*** Opening of DATA SHOWN ***

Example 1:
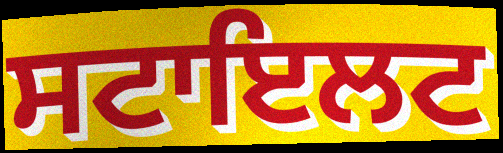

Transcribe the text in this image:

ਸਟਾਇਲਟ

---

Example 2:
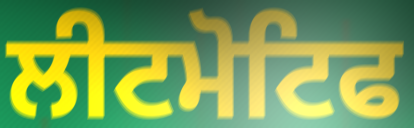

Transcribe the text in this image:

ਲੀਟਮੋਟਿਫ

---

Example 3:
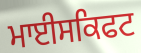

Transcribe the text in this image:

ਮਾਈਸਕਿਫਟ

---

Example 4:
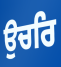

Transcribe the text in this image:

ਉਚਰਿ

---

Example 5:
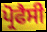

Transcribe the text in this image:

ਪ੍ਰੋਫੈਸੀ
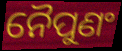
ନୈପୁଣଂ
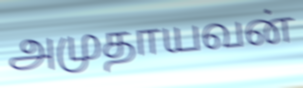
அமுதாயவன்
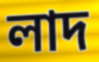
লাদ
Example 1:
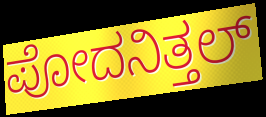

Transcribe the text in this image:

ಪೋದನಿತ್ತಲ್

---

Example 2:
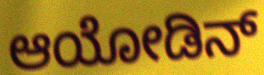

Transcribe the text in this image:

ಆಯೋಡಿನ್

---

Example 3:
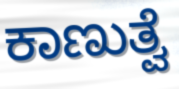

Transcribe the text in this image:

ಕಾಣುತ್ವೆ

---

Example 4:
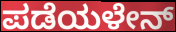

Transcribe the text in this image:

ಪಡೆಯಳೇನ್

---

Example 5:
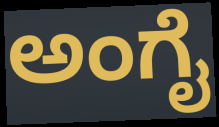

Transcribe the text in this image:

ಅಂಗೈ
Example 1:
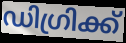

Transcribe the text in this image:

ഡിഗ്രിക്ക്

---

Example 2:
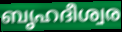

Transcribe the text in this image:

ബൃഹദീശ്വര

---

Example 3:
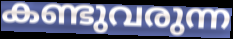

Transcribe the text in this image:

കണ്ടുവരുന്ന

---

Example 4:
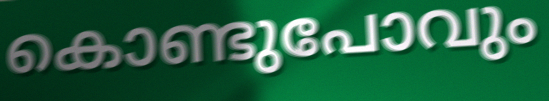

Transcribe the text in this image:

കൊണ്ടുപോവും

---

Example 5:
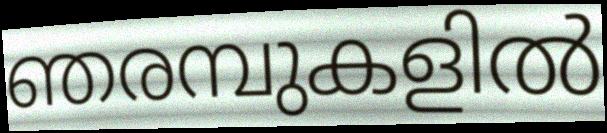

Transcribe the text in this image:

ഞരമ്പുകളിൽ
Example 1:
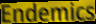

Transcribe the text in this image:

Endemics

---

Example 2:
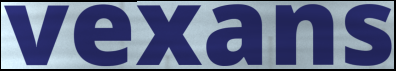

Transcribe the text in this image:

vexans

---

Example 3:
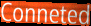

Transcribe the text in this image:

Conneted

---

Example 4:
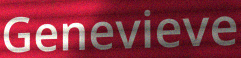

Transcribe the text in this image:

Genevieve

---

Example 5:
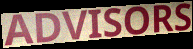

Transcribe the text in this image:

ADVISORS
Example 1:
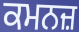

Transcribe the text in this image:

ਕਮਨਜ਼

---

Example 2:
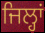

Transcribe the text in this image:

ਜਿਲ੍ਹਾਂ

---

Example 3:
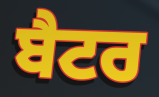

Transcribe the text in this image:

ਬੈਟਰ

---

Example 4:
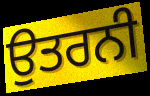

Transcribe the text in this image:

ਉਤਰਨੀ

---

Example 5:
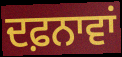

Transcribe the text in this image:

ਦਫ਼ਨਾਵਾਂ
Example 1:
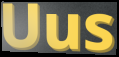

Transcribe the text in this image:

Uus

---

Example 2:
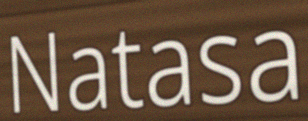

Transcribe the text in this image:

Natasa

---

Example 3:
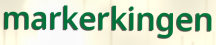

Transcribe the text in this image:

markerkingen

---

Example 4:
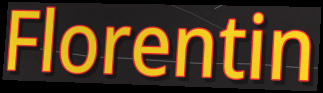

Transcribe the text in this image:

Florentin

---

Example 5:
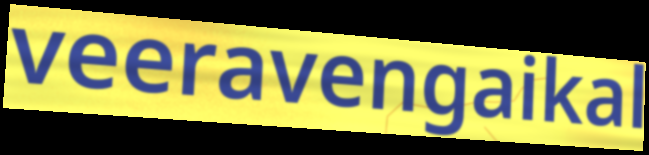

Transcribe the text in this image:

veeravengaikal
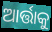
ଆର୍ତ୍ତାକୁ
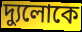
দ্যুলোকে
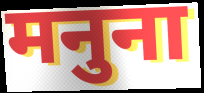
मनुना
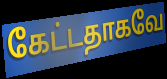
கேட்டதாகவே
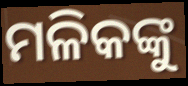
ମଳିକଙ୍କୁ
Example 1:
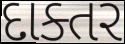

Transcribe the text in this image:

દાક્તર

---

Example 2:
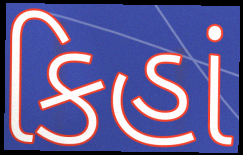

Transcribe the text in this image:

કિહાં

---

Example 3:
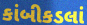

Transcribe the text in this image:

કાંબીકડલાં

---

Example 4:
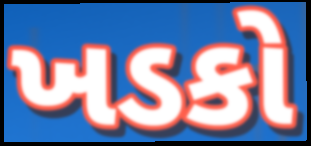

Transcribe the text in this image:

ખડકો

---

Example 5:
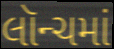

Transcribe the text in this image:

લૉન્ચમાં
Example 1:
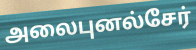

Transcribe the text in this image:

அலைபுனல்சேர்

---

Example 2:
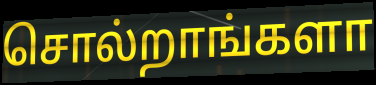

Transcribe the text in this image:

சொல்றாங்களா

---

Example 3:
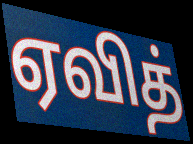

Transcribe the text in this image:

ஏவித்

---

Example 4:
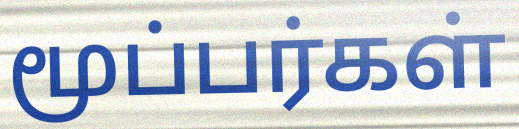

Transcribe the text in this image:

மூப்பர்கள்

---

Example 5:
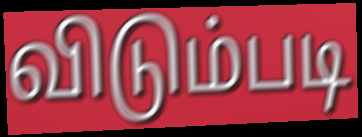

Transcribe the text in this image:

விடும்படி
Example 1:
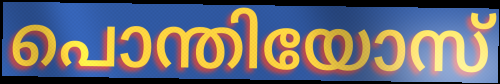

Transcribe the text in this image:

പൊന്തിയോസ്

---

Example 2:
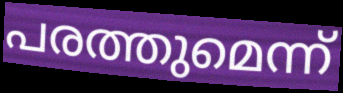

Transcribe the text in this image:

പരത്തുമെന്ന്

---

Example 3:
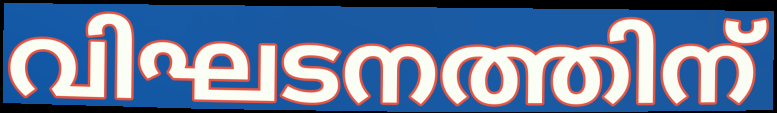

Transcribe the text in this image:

*** Close of DATA SHOWN ***

◆ ASSIGNMENT
Verbatim copy with pictures excluded: write out the records above in full.

◆ ANSWER SPACE
Example 1:

Transcribe the text in this image:

ਸਟਾਇਲਟ

---

Example 2:

Transcribe the text in this image:

ਲੀਟਮੋਟਿਫ

---

Example 3:

Transcribe the text in this image:

ਮਾਈਸਕਿਫਟ

---

Example 4:

Transcribe the text in this image:

ਉਚਰਿ

---

Example 5:

Transcribe the text in this image:

ਪ੍ਰੋਫੈਸੀ
ନୈପୁଣଂ
அமுதாயவன்
লাদ
Example 1:

Transcribe the text in this image:

ಪೋದನಿತ್ತಲ್

---

Example 2:

Transcribe the text in this image:

ಆಯೋಡಿನ್

---

Example 3:

Transcribe the text in this image:

ಕಾಣುತ್ವೆ

---

Example 4:

Transcribe the text in this image:

ಪಡೆಯಳೇನ್

---

Example 5:

Transcribe the text in this image:

ಅಂಗೈ
Example 1:

Transcribe the text in this image:

ഡിഗ്രിക്ക്

---

Example 2:

Transcribe the text in this image:

ബൃഹദീശ്വര

---

Example 3:

Transcribe the text in this image:

കണ്ടുവരുന്ന

---

Example 4:

Transcribe the text in this image:

കൊണ്ടുപോവും

---

Example 5:

Transcribe the text in this image:

ഞരമ്പുകളിൽ
Example 1:

Transcribe the text in this image:

Endemics

---

Example 2:

Transcribe the text in this image:

vexans

---

Example 3:

Transcribe the text in this image:

Conneted

---

Example 4:

Transcribe the text in this image:

Genevieve

---

Example 5:

Transcribe the text in this image:

ADVISORS
Example 1:

Transcribe the text in this image:

ਕਮਨਜ਼

---

Example 2:

Transcribe the text in this image:

ਜਿਲ੍ਹਾਂ

---

Example 3:

Transcribe the text in this image:

ਬੈਟਰ

---

Example 4:

Transcribe the text in this image:

ਉਤਰਨੀ

---

Example 5:

Transcribe the text in this image:

ਦਫ਼ਨਾਵਾਂ
Example 1:

Transcribe the text in this image:

Uus

---

Example 2:

Transcribe the text in this image:

Natasa

---

Example 3:

Transcribe the text in this image:

markerkingen

---

Example 4:

Transcribe the text in this image:

Florentin

---

Example 5:

Transcribe the text in this image:

veeravengaikal
ଆର୍ତ୍ତାକୁ
দ্যুলোকে
मनुना
கேட்டதாகவே
ମଳିକଙ୍କୁ
Example 1:

Transcribe the text in this image:

દાક્તર

---

Example 2:

Transcribe the text in this image:

કિહાં

---

Example 3:

Transcribe the text in this image:

કાંબીકડલાં

---

Example 4:

Transcribe the text in this image:

ખડકો

---

Example 5:

Transcribe the text in this image:

લૉન્ચમાં
Example 1:

Transcribe the text in this image:

அலைபுனல்சேர்

---

Example 2:

Transcribe the text in this image:

சொல்றாங்களா

---

Example 3:

Transcribe the text in this image:

ஏவித்

---

Example 4:

Transcribe the text in this image:

மூப்பர்கள்

---

Example 5:

Transcribe the text in this image:

விடும்படி
Example 1:

Transcribe the text in this image:

പൊന്തിയോസ്

---

Example 2:

Transcribe the text in this image:

പരത്തുമെന്ന്

---

Example 3:

Transcribe the text in this image:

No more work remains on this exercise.